- [Problem requirements]
Write down every naming line in the data below, from kingdom onward, word for word.

- [Input material]
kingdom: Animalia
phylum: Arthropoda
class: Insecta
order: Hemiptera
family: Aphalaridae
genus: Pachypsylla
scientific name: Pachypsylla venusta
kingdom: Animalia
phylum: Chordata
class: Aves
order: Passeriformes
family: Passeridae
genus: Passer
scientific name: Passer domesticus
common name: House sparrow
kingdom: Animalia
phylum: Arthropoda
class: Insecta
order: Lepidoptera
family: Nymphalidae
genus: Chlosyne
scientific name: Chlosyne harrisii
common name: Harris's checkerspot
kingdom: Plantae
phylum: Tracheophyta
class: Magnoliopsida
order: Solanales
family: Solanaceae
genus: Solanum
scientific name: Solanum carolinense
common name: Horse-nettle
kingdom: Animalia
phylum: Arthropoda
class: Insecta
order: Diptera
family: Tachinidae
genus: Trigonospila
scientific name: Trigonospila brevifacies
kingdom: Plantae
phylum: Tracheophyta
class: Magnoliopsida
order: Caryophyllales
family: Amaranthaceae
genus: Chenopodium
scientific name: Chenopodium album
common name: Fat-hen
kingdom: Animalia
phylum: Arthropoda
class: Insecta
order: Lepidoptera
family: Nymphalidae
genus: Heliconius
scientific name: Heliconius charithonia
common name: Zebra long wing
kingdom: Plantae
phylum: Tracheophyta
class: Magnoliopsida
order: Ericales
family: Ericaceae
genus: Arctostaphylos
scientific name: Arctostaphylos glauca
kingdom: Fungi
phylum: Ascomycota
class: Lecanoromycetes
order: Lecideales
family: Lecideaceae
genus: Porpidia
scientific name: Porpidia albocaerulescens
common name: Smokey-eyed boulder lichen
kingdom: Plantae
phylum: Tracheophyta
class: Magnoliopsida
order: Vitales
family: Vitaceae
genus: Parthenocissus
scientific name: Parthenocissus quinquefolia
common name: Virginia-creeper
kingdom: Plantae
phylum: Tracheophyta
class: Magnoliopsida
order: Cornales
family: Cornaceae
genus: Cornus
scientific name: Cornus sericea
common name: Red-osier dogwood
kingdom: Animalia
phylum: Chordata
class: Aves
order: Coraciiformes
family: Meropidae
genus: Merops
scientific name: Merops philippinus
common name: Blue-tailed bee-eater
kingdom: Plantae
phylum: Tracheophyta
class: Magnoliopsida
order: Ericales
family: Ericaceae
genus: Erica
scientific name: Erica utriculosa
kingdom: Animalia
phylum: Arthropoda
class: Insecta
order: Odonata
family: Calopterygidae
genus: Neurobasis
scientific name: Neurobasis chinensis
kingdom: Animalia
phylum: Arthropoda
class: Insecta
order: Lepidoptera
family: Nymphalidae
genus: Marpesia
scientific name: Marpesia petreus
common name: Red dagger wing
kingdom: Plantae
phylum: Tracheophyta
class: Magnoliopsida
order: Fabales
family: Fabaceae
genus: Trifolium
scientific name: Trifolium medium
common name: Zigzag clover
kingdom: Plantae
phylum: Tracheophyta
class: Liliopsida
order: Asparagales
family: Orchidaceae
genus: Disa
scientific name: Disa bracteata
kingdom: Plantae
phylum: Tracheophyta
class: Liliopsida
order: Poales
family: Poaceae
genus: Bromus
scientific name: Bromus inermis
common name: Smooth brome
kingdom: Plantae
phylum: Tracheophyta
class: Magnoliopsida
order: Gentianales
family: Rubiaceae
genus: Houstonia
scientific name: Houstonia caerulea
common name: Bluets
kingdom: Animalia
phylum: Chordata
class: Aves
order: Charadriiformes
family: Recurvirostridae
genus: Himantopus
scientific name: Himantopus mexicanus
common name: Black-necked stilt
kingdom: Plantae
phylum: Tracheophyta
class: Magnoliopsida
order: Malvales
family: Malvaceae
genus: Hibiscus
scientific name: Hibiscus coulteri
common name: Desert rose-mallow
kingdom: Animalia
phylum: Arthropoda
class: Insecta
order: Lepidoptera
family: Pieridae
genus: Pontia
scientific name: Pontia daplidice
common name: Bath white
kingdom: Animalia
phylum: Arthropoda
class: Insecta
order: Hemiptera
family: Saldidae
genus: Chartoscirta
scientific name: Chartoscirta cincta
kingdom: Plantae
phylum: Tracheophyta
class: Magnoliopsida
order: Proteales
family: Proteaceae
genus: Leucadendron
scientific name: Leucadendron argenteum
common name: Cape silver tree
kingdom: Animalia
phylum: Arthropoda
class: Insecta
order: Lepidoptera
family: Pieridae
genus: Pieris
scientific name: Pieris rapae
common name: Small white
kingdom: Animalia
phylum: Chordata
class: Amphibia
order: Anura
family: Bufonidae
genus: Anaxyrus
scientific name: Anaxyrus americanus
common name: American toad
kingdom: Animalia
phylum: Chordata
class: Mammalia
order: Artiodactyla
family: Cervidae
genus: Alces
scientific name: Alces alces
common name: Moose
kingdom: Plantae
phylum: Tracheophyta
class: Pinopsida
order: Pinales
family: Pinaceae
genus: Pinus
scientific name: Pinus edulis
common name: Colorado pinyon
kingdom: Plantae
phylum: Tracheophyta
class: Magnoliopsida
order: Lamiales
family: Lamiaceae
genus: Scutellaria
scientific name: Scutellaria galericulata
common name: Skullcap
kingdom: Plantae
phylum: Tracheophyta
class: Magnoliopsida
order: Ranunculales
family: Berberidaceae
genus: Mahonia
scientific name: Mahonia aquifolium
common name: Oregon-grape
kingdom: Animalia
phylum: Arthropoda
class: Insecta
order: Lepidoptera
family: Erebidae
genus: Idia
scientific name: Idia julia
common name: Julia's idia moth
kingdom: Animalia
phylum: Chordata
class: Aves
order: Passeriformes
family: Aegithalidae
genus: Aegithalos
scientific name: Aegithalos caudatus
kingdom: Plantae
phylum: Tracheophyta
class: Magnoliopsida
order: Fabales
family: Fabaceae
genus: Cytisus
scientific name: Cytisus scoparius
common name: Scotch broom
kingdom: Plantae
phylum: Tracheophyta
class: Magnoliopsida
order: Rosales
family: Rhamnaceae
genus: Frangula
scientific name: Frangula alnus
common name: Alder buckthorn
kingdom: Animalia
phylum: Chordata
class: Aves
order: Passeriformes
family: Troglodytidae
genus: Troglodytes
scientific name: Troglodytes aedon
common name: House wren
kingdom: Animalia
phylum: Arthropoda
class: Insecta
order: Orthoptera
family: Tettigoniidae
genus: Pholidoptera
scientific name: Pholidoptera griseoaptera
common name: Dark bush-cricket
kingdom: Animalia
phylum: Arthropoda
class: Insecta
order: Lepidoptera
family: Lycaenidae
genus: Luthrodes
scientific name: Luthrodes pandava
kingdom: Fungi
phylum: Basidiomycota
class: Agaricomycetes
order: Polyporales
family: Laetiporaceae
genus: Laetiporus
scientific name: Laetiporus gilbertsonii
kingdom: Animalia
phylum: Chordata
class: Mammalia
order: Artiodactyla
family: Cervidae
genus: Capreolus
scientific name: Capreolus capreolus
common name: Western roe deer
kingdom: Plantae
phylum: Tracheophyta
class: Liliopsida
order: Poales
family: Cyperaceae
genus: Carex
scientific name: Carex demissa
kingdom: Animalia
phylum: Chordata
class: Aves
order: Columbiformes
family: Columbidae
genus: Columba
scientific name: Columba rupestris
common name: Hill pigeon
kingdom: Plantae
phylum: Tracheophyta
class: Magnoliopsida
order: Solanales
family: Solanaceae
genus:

- [Written response]
kingdom: Animalia
phylum: Arthropoda
class: Insecta
order: Hemiptera
family: Aphalaridae
genus: Pachypsylla
scientific name: Pachypsylla venusta
kingdom: Animalia
phylum: Chordata
class: Aves
order: Passeriformes
family: Passeridae
genus: Passer
scientific name: Passer domesticus
common name: House sparrow
kingdom: Animalia
phylum: Arthropoda
class: Insecta
order: Lepidoptera
family: Nymphalidae
genus: Chlosyne
scientific name: Chlosyne harrisii
common name: Harris's checkerspot
kingdom: Plantae
phylum: Tracheophyta
class: Magnoliopsida
order: Solanales
family: Solanaceae
genus: Solanum
scientific name: Solanum carolinense
common name: Horse-nettle
kingdom: Animalia
phylum: Arthropoda
class: Insecta
order: Diptera
family: Tachinidae
genus: Trigonospila
scientific name: Trigonospila brevifacies
kingdom: Plantae
phylum: Tracheophyta
class: Magnoliopsida
order: Caryophyllales
family: Amaranthaceae
genus: Chenopodium
scientific name: Chenopodium album
common name: Fat-hen
kingdom: Animalia
phylum: Arthropoda
class: Insecta
order: Lepidoptera
family: Nymphalidae
genus: Heliconius
scientific name: Heliconius charithonia
common name: Zebra long wing
kingdom: Plantae
phylum: Tracheophyta
class: Magnoliopsida
order: Ericales
family: Ericaceae
genus: Arctostaphylos
scientific name: Arctostaphylos glauca
kingdom: Fungi
phylum: Ascomycota
class: Lecanoromycetes
order: Lecideales
family: Lecideaceae
genus: Porpidia
scientific name: Porpidia albocaerulescens
common name: Smokey-eyed boulder lichen
kingdom: Plantae
phylum: Tracheophyta
class: Magnoliopsida
order: Vitales
family: Vitaceae
genus: Parthenocissus
scientific name: Parthenocissus quinquefolia
common name: Virginia-creeper
kingdom: Plantae
phylum: Tracheophyta
class: Magnoliopsida
order: Cornales
family: Cornaceae
genus: Cornus
scientific name: Cornus sericea
common name: Red-osier dogwood
kingdom: Animalia
phylum: Chordata
class: Aves
order: Coraciiformes
family: Meropidae
genus: Merops
scientific name: Merops philippinus
common name: Blue-tailed bee-eater
kingdom: Plantae
phylum: Tracheophyta
class: Magnoliopsida
order: Ericales
family: Ericaceae
genus: Erica
scientific name: Erica utriculosa
kingdom: Animalia
phylum: Arthropoda
class: Insecta
order: Odonata
family: Calopterygidae
genus: Neurobasis
scientific name: Neurobasis chinensis
kingdom: Animalia
phylum: Arthropoda
class: Insecta
order: Lepidoptera
family: Nymphalidae
genus: Marpesia
scientific name: Marpesia petreus
common name: Red dagger wing
kingdom: Plantae
phylum: Tracheophyta
class: Magnoliopsida
order: Fabales
family: Fabaceae
genus: Trifolium
scientific name: Trifolium medium
common name: Zigzag clover
kingdom: Plantae
phylum: Tracheophyta
class: Liliopsida
order: Asparagales
family: Orchidaceae
genus: Disa
scientific name: Disa bracteata
kingdom: Plantae
phylum: Tracheophyta
class: Liliopsida
order: Poales
family: Poaceae
genus: Bromus
scientific name: Bromus inermis
common name: Smooth brome
kingdom: Plantae
phylum: Tracheophyta
class: Magnoliopsida
order: Gentianales
family: Rubiaceae
genus: Houstonia
scientific name: Houstonia caerulea
common name: Bluets
kingdom: Animalia
phylum: Chordata
class: Aves
order: Charadriiformes
family: Recurvirostridae
genus: Himantopus
scientific name: Himantopus mexicanus
common name: Black-necked stilt
kingdom: Plantae
phylum: Tracheophyta
class: Magnoliopsida
order: Malvales
family: Malvaceae
genus: Hibiscus
scientific name: Hibiscus coulteri
common name: Desert rose-mallow
kingdom: Animalia
phylum: Arthropoda
class: Insecta
order: Lepidoptera
family: Pieridae
genus: Pontia
scientific name: Pontia daplidice
common name: Bath white
kingdom: Animalia
phylum: Arthropoda
class: Insecta
order: Hemiptera
family: Saldidae
genus: Chartoscirta
scientific name: Chartoscirta cincta
kingdom: Plantae
phylum: Tracheophyta
class: Magnoliopsida
order: Proteales
family: Proteaceae
genus: Leucadendron
scientific name: Leucadendron argenteum
common name: Cape silver tree
kingdom: Animalia
phylum: Arthropoda
class: Insecta
order: Lepidoptera
family: Pieridae
genus: Pieris
scientific name: Pieris rapae
common name: Small white
kingdom: Animalia
phylum: Chordata
class: Amphibia
order: Anura
family: Bufonidae
genus: Anaxyrus
scientific name: Anaxyrus americanus
common name: American toad
kingdom: Animalia
phylum: Chordata
class: Mammalia
order: Artiodactyla
family: Cervidae
genus: Alces
scientific name: Alces alces
common name: Moose
kingdom: Plantae
phylum: Tracheophyta
class: Pinopsida
order: Pinales
family: Pinaceae
genus: Pinus
scientific name: Pinus edulis
common name: Colorado pinyon
kingdom: Plantae
phylum: Tracheophyta
class: Magnoliopsida
order: Lamiales
family: Lamiaceae
genus: Scutellaria
scientific name: Scutellaria galericulata
common name: Skullcap
kingdom: Plantae
phylum: Tracheophyta
class: Magnoliopsida
order: Ranunculales
family: Berberidaceae
genus: Mahonia
scientific name: Mahonia aquifolium
common name: Oregon-grape
kingdom: Animalia
phylum: Arthropoda
class: Insecta
order: Lepidoptera
family: Erebidae
genus: Idia
scientific name: Idia julia
common name: Julia's idia moth
kingdom: Animalia
phylum: Chordata
class: Aves
order: Passeriformes
family: Aegithalidae
genus: Aegithalos
scientific name: Aegithalos caudatus
kingdom: Plantae
phylum: Tracheophyta
class: Magnoliopsida
order: Fabales
family: Fabaceae
genus: Cytisus
scientific name: Cytisus scoparius
common name: Scotch broom
kingdom: Plantae
phylum: Tracheophyta
class: Magnoliopsida
order: Rosales
family: Rhamnaceae
genus: Frangula
scientific name: Frangula alnus
common name: Alder buckthorn
kingdom: Animalia
phylum: Chordata
class: Aves
order: Passeriformes
family: Troglodytidae
genus: Troglodytes
scientific name: Troglodytes aedon
common name: House wren
kingdom: Animalia
phylum: Arthropoda
class: Insecta
order: Orthoptera
family: Tettigoniidae
genus: Pholidoptera
scientific name: Pholidoptera griseoaptera
common name: Dark bush-cricket
kingdom: Animalia
phylum: Arthropoda
class: Insecta
order: Lepidoptera
family: Lycaenidae
genus: Luthrodes
scientific name: Luthrodes pandava
kingdom: Fungi
phylum: Basidiomycota
class: Agaricomycetes
order: Polyporales
family: Laetiporaceae
genus: Laetiporus
scientific name: Laetiporus gilbertsonii
kingdom: Animalia
phylum: Chordata
class: Mammalia
order: Artiodactyla
family: Cervidae
genus: Capreolus
scientific name: Capreolus capreolus
common name: Western roe deer
kingdom: Plantae
phylum: Tracheophyta
class: Liliopsida
order: Poales
family: Cyperaceae
genus: Carex
scientific name: Carex demissa
kingdom: Animalia
phylum: Chordata
class: Aves
order: Columbiformes
family: Columbidae
genus: Columba
scientific name: Columba rupestris
common name: Hill pigeon
kingdom: Plantae
phylum: Tracheophyta
class: Magnoliopsida
order: Solanales
family: Solanaceae
genus:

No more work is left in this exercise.